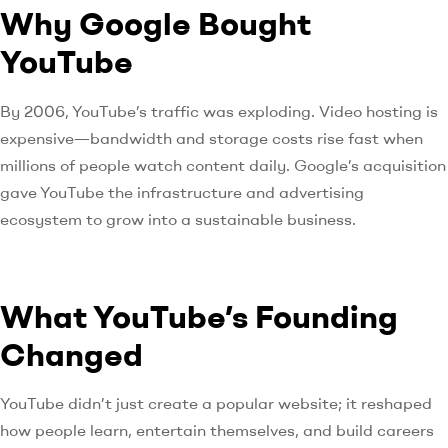
Why Google Bought
YouTube
By 2006, YouTube’s traffic was exploding. Video hosting is
expensive—bandwidth and storage costs rise fast when
millions of people watch content daily. Google’s acquisition
gave YouTube the infrastructure and advertising
ecosystem to grow into a sustainable business.
What YouTube’s Founding
Changed
YouTube didn’t just create a popular website; it reshaped
how people learn, entertain themselves, and build careers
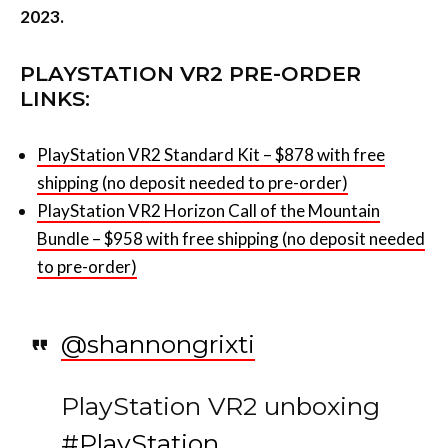
2023.
PLAYSTATION VR2 PRE-ORDER
LINKS:
PlayStation VR2 Standard Kit – $878 with free
shipping (no deposit needed to pre-order)
PlayStation VR2 Horizon Call of the Mountain
Bundle – $958 with free shipping (no deposit needed
to pre-order)
@shannongrixti
PlayStation VR2 unboxing
#PlayStation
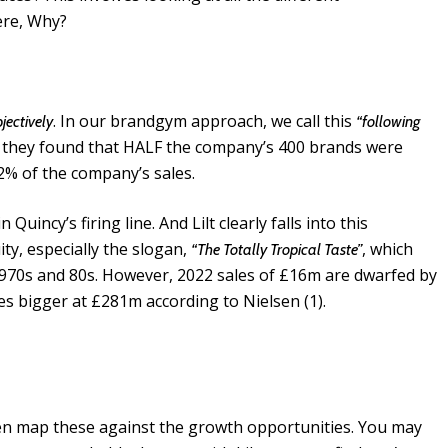
ere, Why?
. In our brandgym approach, we call this
jectively
“following
 they found that HALF the company’s 400 brands were
 2% of the company’s sales.
Quincy’s firing line. And Lilt clearly falls into this
ty, especially the slogan,
, which
“The Totally Tropical Taste”
1970s and 80s. However, 2022 sales of £16m are dwarfed by
es bigger at £281m according to Nielsen (1).
en map these against the growth opportunities. You may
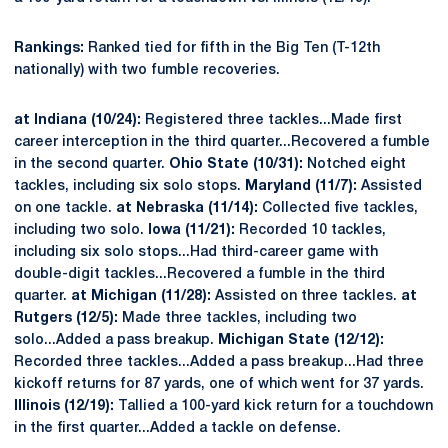
Rankings:
Ranked tied for fifth in the Big Ten (T-12th
nationally) with two fumble recoveries.
at Indiana (10/24):
Registered three tackles...Made first
career interception in the third quarter...Recovered a fumble
in the second quarter.
Ohio State (10/31):
Notched eight
tackles, including six solo stops.
Maryland (11/7):
Assisted
on one tackle.
at Nebraska (11/14):
Collected five tackles,
including two solo.
Iowa (11/21):
Recorded 10 tackles,
including six solo stops...Had third-career game with
double-digit tackles...Recovered a fumble in the third
quarter.
at Michigan (11/28):
Assisted on three tackles.
at
Rutgers (12/5):
Made three tackles, including two
solo...Added a pass breakup.
Michigan State (12/12):
Recorded three tackles...Added a pass breakup...Had three
kickoff returns for 87 yards, one of which went for 37 yards.
Illinois (12/19):
Tallied a 100-yard kick return for a touchdown
in the first quarter...Added a tackle on defense.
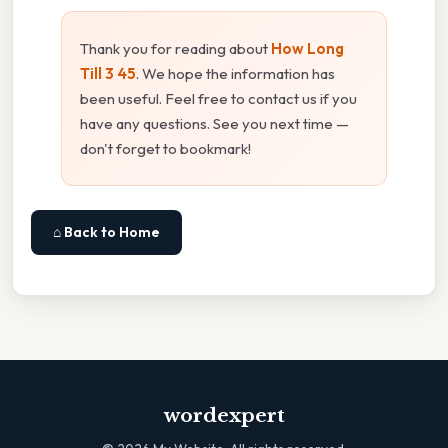
Thank you for reading about
How Long
Till 3 45
. We hope the information has
been useful. Feel free to contact us if you
have any questions. See you next time —
don't forget to bookmark!
⌂ Back to Home
wordexpert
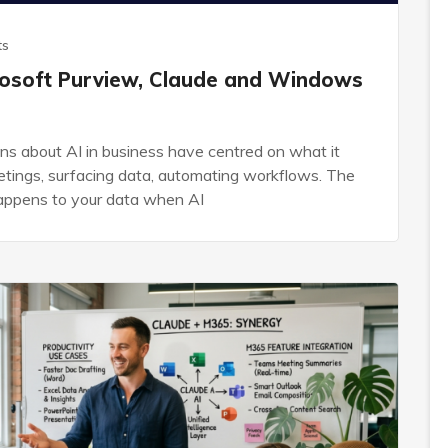
ts
crosoft Purview, Claude and Windows
ns about AI in business have centred on what it
etings, surfacing data, automating workflows. The
happens to your data when AI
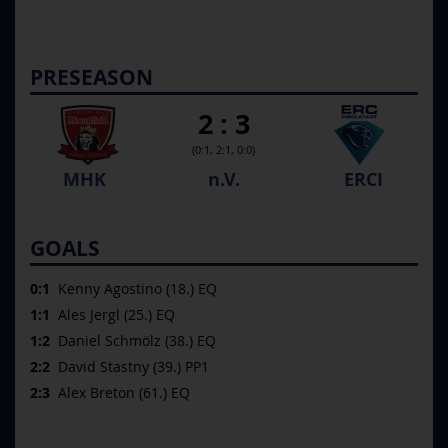
PRESEASON
2 : 3
(0:1, 2:1, 0:0)
MHK
n.V.
ERCI
GOALS
0:1
Kenny Agostino (18.) EQ
1:1
Ales Jergl (25.) EQ
1:2
Daniel Schmölz (38.) EQ
2:2
David Stastny (39.) PP1
2:3
Alex Breton (61.) EQ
------------
Please count how many lines in the items above contain the string "Assisted", treating uppercase and lowercase as different, and reply with the number alone.

:: SOLUTION FOR THIS EXERCISE ::
2